Pénurie d’infirmiers : comment appeler les jeunes au chevet des seniors

Diane Morin, doyenne de la faculté des sciences infirmières à l'Université Laval, au Québec (Canada), était à Beyrouth en fin de semaine dernière pour mettre en place un projet de collaboration avec l'Université antonine. Ce projet permettra à des étudiants libanais et canadiens de recevoir un double diplôme et éventuellement d'effectuer des recherches dans le domaine des sciences infirmières. Les universités tentent ainsi de répondre à la pénurie internationale des infirmiers, et à la crise que connaissent les soins aux personnes du troisième âge. Diane Morin a répondu à nos questions pour mettre en valeur les enjeux de ce programme de collaboration.

Ce programme va-t-il permettre une plus grande mobilité physique des étudiants libanais et canadiens ?

[Listes des positions des éléments]
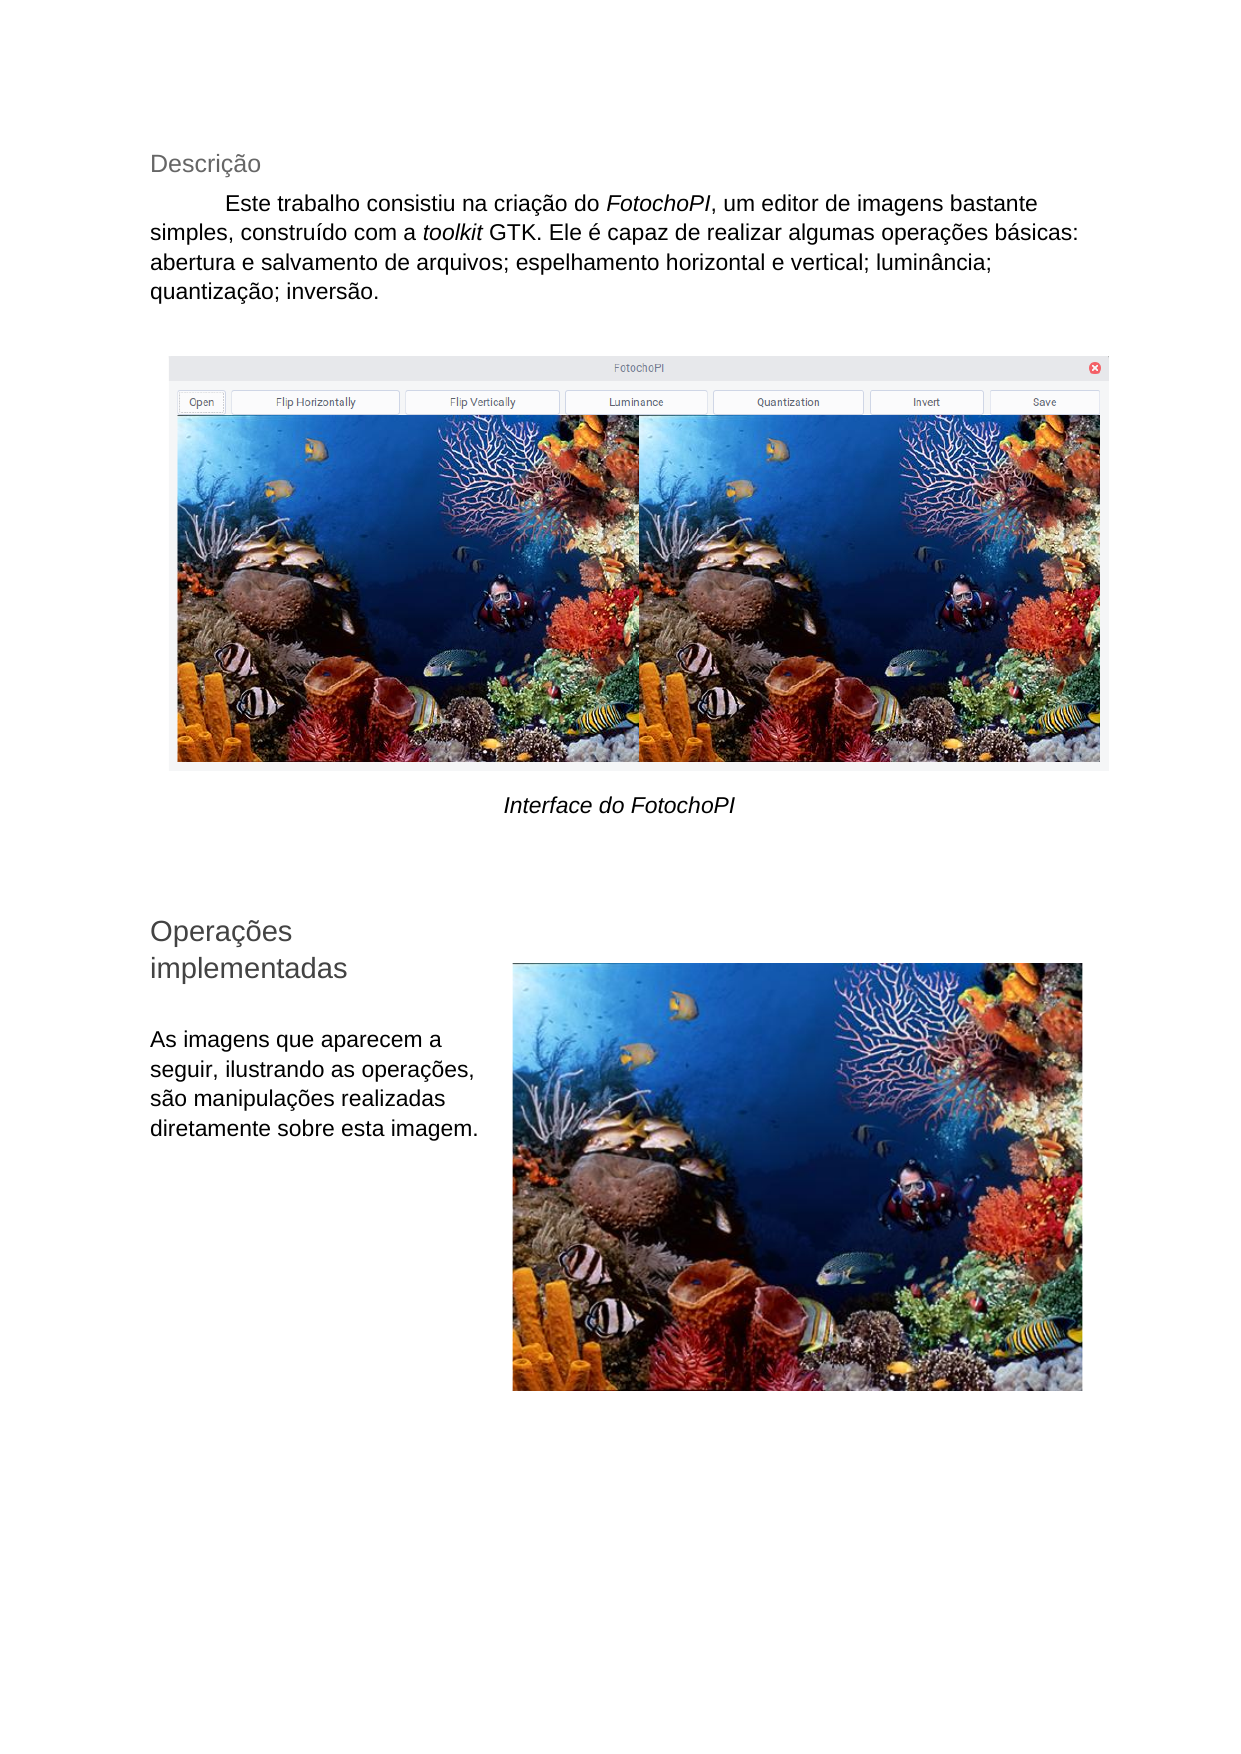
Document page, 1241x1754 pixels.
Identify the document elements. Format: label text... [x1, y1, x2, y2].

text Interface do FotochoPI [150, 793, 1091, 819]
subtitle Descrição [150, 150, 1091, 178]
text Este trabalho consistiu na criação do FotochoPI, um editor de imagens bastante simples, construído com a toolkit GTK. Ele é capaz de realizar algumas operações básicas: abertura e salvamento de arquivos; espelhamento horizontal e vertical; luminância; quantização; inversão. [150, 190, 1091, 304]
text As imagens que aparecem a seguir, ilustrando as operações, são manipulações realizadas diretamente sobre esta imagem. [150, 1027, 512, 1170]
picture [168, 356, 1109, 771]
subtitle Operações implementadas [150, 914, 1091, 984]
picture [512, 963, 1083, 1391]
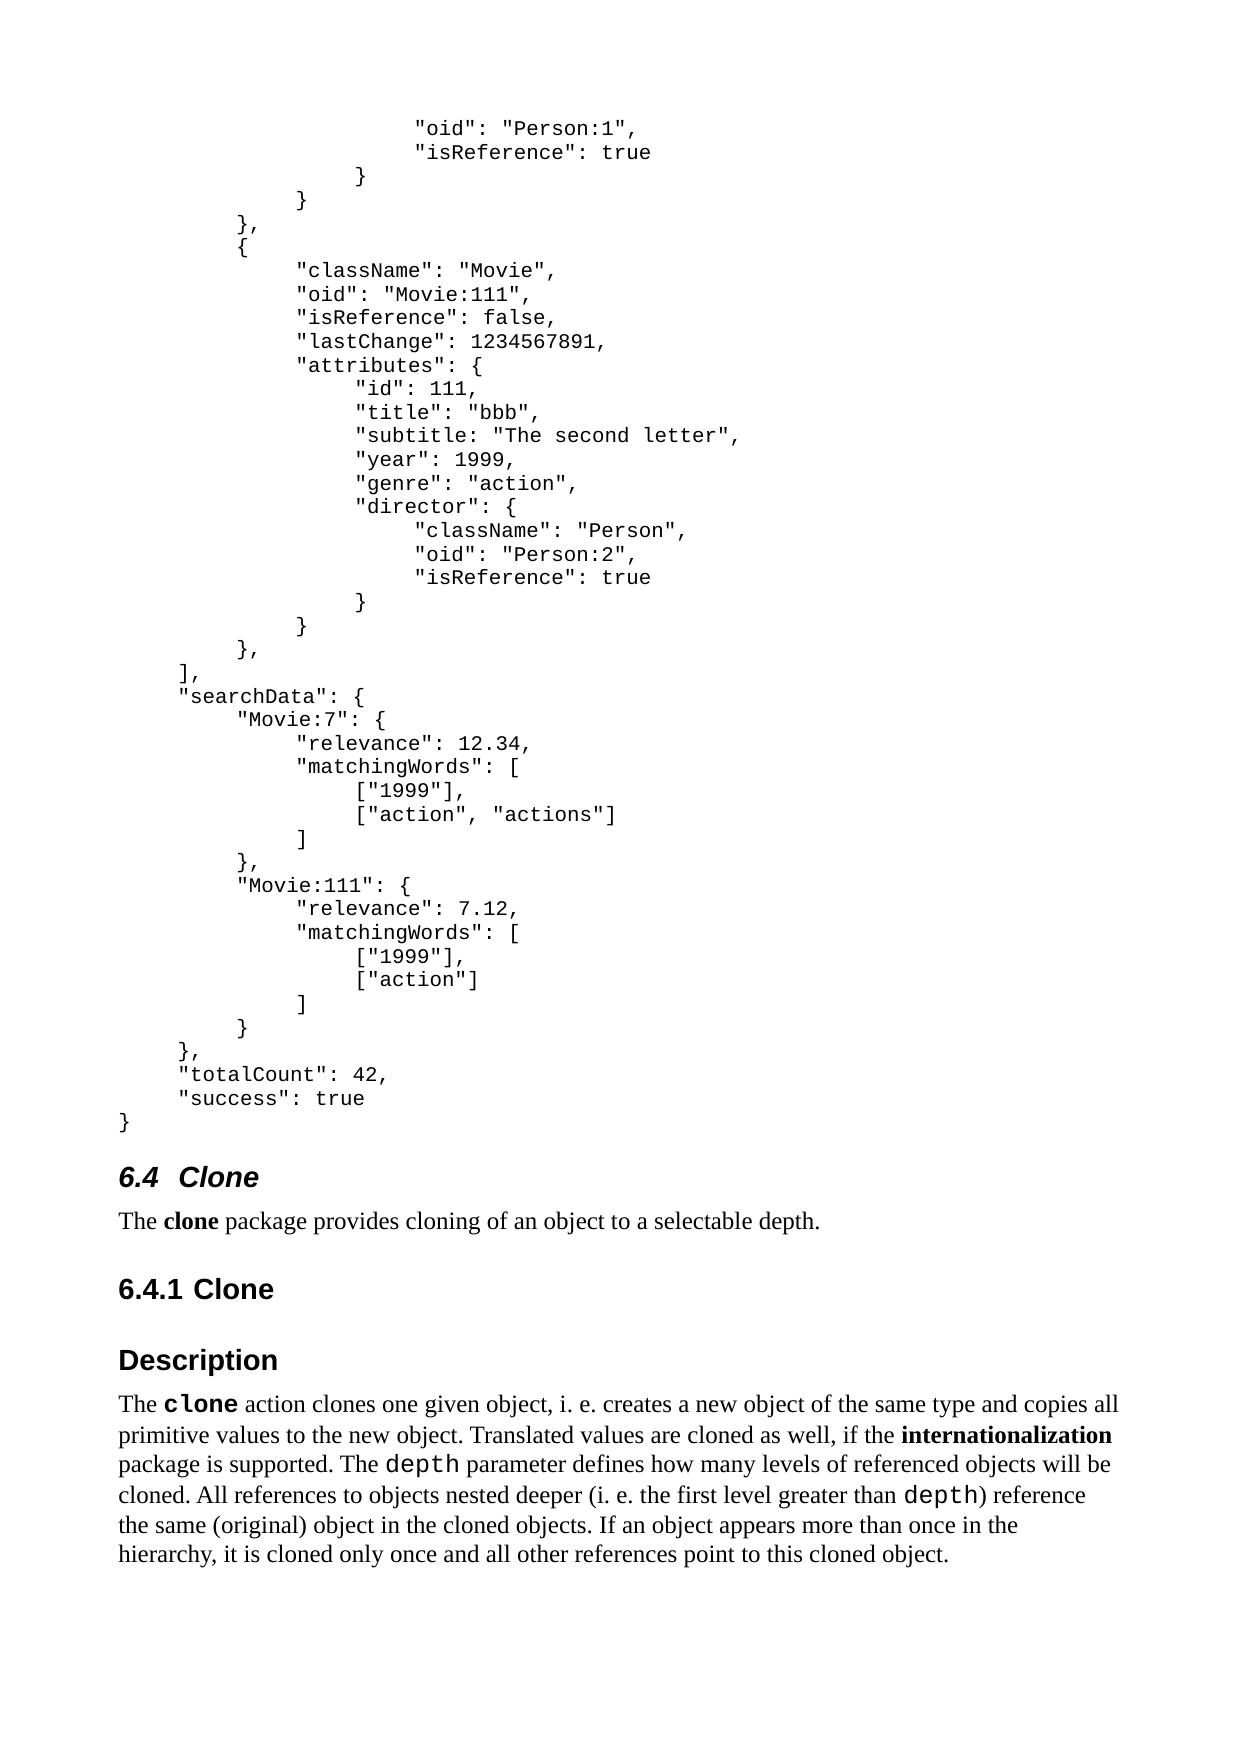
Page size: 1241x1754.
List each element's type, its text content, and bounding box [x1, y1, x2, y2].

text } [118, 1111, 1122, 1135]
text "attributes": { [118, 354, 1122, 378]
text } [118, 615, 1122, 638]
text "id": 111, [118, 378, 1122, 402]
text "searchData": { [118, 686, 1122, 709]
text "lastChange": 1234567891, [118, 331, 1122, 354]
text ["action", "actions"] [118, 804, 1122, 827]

Exercices proposés:
1 > Recopiez fidèlement les lignes des enregistrements, depuis celle qui contient "Page size: 1241x1754." jusqu'à la toute dernière, ces deux lignes comprises.
2 > Poursuivez l'article sur la pénurie d'infirmiers à partir de l'endroit où il s'arrête.
Le texte et les enregistrements proviennent de sources distinctes.

Réponses rédigées:
1 >
Page size: 1241x1754.
List each element's type, its text content, and bounding box [x1, y1, x2, y2].

text } [118, 1111, 1122, 1135]
text "attributes": { [118, 354, 1122, 378]
text } [118, 615, 1122, 638]
text "id": 111, [118, 378, 1122, 402]
text "searchData": { [118, 686, 1122, 709]
text "lastChange": 1234567891, [118, 331, 1122, 354]
text ["action", "actions"] [118, 804, 1122, 827]

2 >
« Au niveau des cours théoriques, la faculté ici a beaucoup de capacités, et avec les nouvelles technologies, nous sommes capables de faire presque l'ensemble de la formation. Là où c'est un peu plus délicat, c'est dans le développement des capacités de recherche. On comprend que pour développer les capacités de recherche, il faut une immersion dans des équipes qui ont des programmations subventionnées, et on est en train d'envisager ce qui pourrait être la meilleure façon d'exposer les étudiants. Mais dans le master, ce ne sont pas tous les étudiants qui pourraient suivre une filière recherche. Ce sont des étudiants qui pourraient être prometteurs et se distinguer en "honors" - c'est la façon de faire un peu plus américaine. Il s'agirait donc des étudiants qui se distinguent pendant leur parcours par leurs grandes capacités et leur intérêt pour poursuivre leurs études doctorales. Ils pourraient alors avoir cette filière de stage et de recherche, lors desquels ils pourraient être impliqués dans des équipes de recherche au Canada. Tout cela est en phase préliminaire parce que nous n'avons pas finalisé le devis pédagogique, mais nous sommes vraiment près d'y arriver. »

La formation va-t-elle se dérouler principalement au Liban ou au Canada ?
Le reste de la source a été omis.